Comparing a formula column with value column in excel

Comparing a formula column with value column in excel - c#

I have two columns in a excel sheet. I am populating the first column with a formula and I have some values in second column. Now I want to compare these two columns and need to display True/false in third column. But when I use 'IF' condition all I am getting is FALSE. Here is my code.
Formulating the column
using (ExcelPackage xlPackage = new ExcelPackage(newFile))
{
ExcelWorksheet worksheet = xlPackage.Workbook.Worksheets[GetConfigValue("Reconsheet")];
int totalRows = worksheet.Dimension.End.Row;
for (int row = startupRow; row <= totalRows; row++)

Supplied material ▸
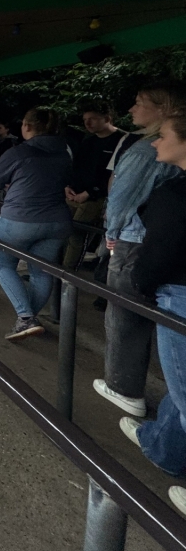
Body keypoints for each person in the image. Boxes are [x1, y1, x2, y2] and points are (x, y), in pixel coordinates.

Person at [95, 81, 186, 417]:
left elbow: (122, 196)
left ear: (163, 109)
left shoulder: (146, 149)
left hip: (132, 239)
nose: (132, 109)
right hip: (160, 240)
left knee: (122, 314)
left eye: (139, 102)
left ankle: (123, 387)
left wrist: (111, 231)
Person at [118, 112, 186, 505]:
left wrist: (142, 284)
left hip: (178, 292)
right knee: (179, 386)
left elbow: (158, 251)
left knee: (183, 385)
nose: (155, 143)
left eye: (162, 136)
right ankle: (163, 448)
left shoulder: (174, 195)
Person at [0, 108, 73, 340]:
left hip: (19, 218)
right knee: (42, 271)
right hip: (57, 220)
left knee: (2, 262)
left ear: (27, 126)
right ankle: (27, 320)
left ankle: (26, 317)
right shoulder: (64, 152)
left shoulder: (19, 152)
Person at [62, 101, 123, 269]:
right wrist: (68, 185)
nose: (87, 123)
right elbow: (77, 166)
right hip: (74, 193)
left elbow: (117, 175)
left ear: (107, 119)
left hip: (97, 197)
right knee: (62, 232)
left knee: (76, 235)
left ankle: (66, 275)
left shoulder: (122, 140)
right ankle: (54, 271)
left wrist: (90, 192)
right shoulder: (88, 141)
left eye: (93, 119)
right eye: (85, 119)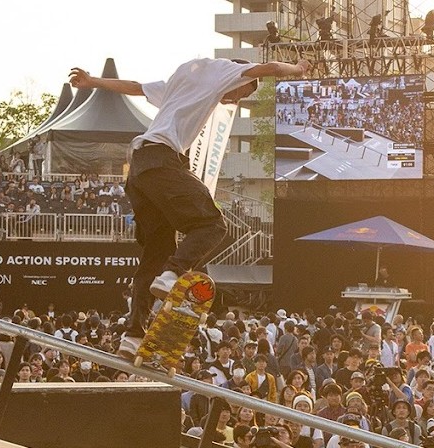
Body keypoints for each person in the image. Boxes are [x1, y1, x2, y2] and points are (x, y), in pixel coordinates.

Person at [69, 57, 311, 358]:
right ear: (240, 79)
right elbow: (272, 68)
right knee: (213, 225)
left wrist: (93, 82)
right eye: (242, 93)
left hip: (140, 170)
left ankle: (132, 335)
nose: (235, 100)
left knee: (156, 252)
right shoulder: (223, 71)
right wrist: (297, 69)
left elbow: (135, 87)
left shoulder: (181, 80)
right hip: (162, 161)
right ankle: (173, 273)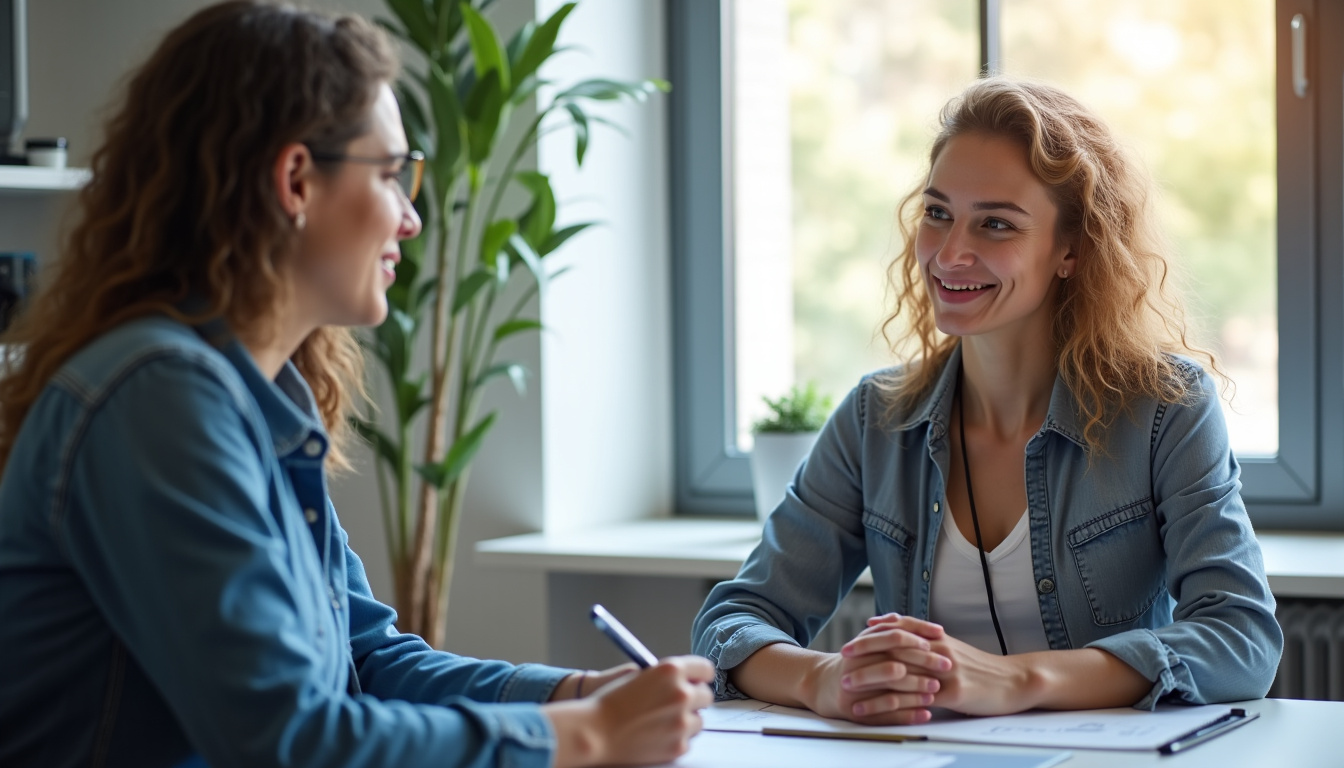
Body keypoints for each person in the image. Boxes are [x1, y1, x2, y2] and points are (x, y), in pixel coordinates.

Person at [0, 3, 711, 767]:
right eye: (393, 173)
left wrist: (572, 695)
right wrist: (590, 737)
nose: (410, 217)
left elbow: (365, 661)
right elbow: (287, 737)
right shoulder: (156, 399)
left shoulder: (254, 399)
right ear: (297, 179)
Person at [692, 76, 1283, 725]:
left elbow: (1241, 640)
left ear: (1070, 250)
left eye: (995, 223)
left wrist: (1018, 679)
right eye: (938, 213)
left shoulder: (1165, 410)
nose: (949, 254)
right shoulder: (875, 419)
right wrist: (825, 680)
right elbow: (733, 621)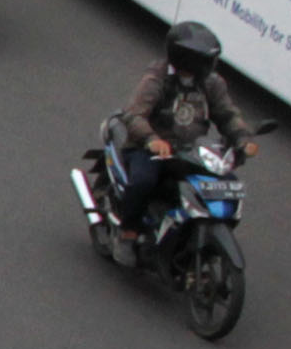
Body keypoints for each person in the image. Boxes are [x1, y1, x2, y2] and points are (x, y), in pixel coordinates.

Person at [107, 18, 256, 232]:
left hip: (189, 151)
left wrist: (242, 137)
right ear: (190, 59)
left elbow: (227, 114)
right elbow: (134, 115)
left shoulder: (211, 83)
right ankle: (128, 233)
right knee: (143, 182)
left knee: (229, 185)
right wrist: (152, 140)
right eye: (207, 59)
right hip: (149, 148)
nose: (211, 64)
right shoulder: (156, 79)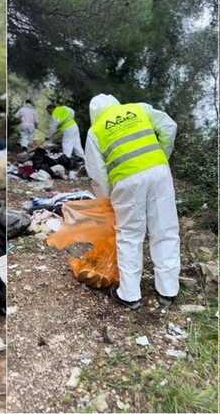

Exercise set ▸
1. In the question about comparing a formula column with a value column in Excel, what result does the IF condition always give?
2. Continue the question about comparing a formula column with a value column in Excel from its last line.

Responses for each task ▸
1. FALSE.

2.
{
//Formula
string vlookforH = "IF(ISNA(VLOOKUP(C" + row + ",PWA!A:B,2,FALSE)),0,VLOOKUP(C" + row + ",PWA!A:B,2,FALSE))";
worksheet.Cells[row, 8].Formula = vlookforH;
}
xlPackage.Save();
MessageBox.Show("PWA hours received");
}
Comparing Formula column and Normal value column:
for (int row = startupRow; row <= totalRows; row++)
{
if (Convert.ToInt32(worksheet.Cells[row, 18].Value) != 0)
{
decimal hvalue = (worksheet.Cells[row, 8].Value) != null ? Convert.ToDecimal(worksheet.Cells[row, 8].Value.ToString()) : 0;
decimal rvalue = (worksheet.Cells[row, 18].Value) != null ? Convert.ToDecimal(worksheet.Cells[row, 18].Value.ToString()) : 0;
if (hvalue == rvalue)
{
worksheet.Cells[row, 31].Value = "True";
}
else
{
worksheet.Cells[row,31].Value = "False";
Count = Count + 1;
}
}
}
When I am debugging the application, I realized hvalue is always zero because it's a formula column.
I've tried in different ways, but unable to find the solution. Can anyone help me? What am I doing wrong?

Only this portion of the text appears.